Saturday 31 May 2008

SO Calais; Stade du Souvenir; Calais, France 2007/08

I visited this ground on a Sunday morning, in September 2007. I've been over to Calais many times, but never to watch football.
It's such a easy place to go for a 'foreign day out' with your mates,or on your own. It's not the greatest town in the world to go to, to say the least, but I find it pleasant enough to go to every couple of years.
When I mentioned that I fancied going over the Channel after the Hamlet were at Dover Athletic, one of my mates suggested I see if there was a match at the Stade du Souvenir, as he'd walked round it on a previous visit. A decent enough ground, but what made it was the setting. It is within the walls of the old town fortress, the Citadel! It is only about five minutes walk from the town centre, on the Rue de Pierre de Coubertin.
My mind was made up when a 'hopper called Chris suggested I check for a match there too.
It was the weekend of an early round of the French FA Cup. but no game
in that competition here. Now, for me, I wasn't concerned about the standard of the match I was going to see, I was more interested in visiting the stadium. And so I was happy enough to find a fixture on the internet with a 10.30am kick off. It was a reserve side at home to a first team, of which cup, or leagues they're from, I wasn't entirely ure.
Thankfully I was able to find out thanks to the amazing knowledge of some of the regular posters on the Tony Kempster site.
It was Calais SO II versus Bremes RC; with the SO standing for Stade Olympique. It was a cup match,Round One of Coupe radio 6 Calais Boulogne, which I'd guess is their equivalent of the local county cup.
The match finished 1-1, and went straight to penalties, with the 'home' side Calais SO reserves being victorious in the shoot out 4-3.
One contributor posted that he thought that this wasn't a regular home venue for a particular club, and that, if you are lucky, can get a local team using it for an early French FA Cup match; which would appeal to more discerning 'hoppers than myself! ;-)
But having said that I've just found this list of French non-league grounds in the region, & it lists this ground as the SO Calais home ground.

● **Assigned task**:
Transcribe verbatim the passage in the account of the visit to the Stade du Souvenir from "It's such a" to "Pierre de Coubertin.". The data that follow originate from a separate, unrelated source.

Collection entries:
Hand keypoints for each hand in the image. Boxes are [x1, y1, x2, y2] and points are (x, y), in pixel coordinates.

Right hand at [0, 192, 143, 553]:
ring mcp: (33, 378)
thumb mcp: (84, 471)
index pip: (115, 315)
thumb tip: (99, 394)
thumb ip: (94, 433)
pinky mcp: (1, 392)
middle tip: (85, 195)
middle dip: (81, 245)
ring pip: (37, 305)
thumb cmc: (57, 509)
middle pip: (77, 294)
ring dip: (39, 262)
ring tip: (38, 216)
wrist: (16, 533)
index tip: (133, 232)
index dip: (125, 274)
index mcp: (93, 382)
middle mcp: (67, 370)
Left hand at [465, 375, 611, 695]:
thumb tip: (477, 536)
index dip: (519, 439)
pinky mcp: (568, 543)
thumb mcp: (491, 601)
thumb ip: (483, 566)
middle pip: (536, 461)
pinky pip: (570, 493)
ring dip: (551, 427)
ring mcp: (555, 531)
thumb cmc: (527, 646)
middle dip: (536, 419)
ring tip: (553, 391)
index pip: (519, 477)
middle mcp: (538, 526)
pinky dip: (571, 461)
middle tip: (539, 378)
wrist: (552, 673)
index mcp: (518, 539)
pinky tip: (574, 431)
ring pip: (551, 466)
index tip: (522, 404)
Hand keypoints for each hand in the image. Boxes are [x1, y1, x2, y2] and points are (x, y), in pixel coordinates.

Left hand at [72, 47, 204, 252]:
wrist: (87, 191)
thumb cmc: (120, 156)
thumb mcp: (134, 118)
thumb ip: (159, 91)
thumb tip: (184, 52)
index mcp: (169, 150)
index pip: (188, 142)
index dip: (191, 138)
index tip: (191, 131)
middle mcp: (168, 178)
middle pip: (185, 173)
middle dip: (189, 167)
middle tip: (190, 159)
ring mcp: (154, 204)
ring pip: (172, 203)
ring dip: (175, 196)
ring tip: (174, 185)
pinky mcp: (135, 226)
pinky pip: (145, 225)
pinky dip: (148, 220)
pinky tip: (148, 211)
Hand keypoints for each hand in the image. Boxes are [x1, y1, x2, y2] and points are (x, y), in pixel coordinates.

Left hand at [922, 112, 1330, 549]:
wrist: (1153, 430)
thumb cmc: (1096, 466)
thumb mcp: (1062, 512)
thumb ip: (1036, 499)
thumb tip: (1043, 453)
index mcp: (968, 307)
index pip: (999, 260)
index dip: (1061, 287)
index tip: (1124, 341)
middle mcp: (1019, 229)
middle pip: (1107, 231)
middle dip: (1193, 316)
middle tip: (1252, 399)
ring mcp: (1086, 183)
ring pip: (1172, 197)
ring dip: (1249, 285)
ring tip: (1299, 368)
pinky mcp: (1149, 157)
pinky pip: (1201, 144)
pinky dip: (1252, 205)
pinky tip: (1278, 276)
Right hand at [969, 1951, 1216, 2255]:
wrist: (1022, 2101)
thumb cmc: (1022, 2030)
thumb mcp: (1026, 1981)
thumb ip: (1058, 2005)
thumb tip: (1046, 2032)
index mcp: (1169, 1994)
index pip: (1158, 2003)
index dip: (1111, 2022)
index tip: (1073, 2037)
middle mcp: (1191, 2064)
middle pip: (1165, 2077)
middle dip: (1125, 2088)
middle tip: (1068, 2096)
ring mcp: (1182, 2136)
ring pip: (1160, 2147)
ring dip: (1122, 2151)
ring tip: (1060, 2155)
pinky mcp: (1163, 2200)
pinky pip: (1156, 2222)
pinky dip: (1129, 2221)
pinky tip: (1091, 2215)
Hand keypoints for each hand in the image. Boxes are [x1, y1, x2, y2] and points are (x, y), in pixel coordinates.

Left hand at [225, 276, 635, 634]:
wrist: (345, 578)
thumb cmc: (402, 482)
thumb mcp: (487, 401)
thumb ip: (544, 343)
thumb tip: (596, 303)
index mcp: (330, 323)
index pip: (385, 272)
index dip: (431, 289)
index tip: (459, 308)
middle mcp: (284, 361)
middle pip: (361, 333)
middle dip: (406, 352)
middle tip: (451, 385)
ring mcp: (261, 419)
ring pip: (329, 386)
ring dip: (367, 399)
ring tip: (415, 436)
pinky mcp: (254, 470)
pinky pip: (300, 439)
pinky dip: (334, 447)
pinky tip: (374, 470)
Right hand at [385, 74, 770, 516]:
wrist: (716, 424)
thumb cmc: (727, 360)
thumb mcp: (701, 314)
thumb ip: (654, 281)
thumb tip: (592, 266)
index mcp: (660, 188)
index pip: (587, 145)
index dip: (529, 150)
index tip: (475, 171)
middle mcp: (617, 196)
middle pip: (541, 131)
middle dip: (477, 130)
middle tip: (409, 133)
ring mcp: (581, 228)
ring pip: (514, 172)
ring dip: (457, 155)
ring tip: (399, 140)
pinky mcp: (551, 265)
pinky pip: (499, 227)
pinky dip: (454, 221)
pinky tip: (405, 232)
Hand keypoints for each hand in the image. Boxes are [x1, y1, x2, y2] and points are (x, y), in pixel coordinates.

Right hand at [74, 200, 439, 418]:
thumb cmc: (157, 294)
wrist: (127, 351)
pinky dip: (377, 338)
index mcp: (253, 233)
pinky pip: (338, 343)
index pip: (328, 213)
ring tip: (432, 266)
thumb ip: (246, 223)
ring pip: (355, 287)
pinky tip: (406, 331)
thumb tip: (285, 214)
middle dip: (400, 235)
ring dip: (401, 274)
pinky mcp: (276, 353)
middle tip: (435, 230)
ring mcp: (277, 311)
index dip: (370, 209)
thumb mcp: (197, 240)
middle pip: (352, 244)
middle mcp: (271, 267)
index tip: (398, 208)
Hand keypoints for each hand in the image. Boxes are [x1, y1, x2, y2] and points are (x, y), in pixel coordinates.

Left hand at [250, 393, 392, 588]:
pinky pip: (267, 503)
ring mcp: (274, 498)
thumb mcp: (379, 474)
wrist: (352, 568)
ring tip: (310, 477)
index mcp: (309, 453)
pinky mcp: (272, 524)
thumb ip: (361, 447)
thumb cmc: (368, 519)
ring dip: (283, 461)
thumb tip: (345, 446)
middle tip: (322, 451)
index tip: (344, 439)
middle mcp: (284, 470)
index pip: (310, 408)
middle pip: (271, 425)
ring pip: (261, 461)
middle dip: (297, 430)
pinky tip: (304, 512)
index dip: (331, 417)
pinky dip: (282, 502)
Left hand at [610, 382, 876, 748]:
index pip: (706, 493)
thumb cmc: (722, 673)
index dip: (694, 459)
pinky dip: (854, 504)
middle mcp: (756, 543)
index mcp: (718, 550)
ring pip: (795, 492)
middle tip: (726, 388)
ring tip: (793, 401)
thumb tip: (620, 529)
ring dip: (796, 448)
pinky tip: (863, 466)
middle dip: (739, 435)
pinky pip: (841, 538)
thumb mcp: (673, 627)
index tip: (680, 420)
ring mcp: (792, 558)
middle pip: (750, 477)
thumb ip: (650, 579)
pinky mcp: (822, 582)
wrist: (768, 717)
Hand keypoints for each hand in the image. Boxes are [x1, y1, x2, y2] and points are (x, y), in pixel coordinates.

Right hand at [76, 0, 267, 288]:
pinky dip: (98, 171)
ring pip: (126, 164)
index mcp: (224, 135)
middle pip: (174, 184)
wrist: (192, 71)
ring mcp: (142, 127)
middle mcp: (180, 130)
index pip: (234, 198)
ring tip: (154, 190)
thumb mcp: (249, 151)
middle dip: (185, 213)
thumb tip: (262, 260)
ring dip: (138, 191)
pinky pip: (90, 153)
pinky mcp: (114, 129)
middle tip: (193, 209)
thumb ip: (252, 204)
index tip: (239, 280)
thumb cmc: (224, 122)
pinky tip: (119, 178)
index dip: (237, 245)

● **Exercise result**:
It's such a easy place to go for a 'foreign day out' with your mates,or on your own. It's not the greatest town in the world to go to, to say the least, but I find it pleasant enough to go to every couple of years.
When I mentioned that I fancied going over the Channel after the Hamlet were at Dover Athletic, one of my mates suggested I see if there was a match at the Stade du Souvenir, as he'd walked round it on a previous visit. A decent enough ground, but what made it was the setting. It is within the walls of the old town fortress, the Citadel! It is only about five minutes walk from the town centre, on the Rue de Pierre de Coubertin.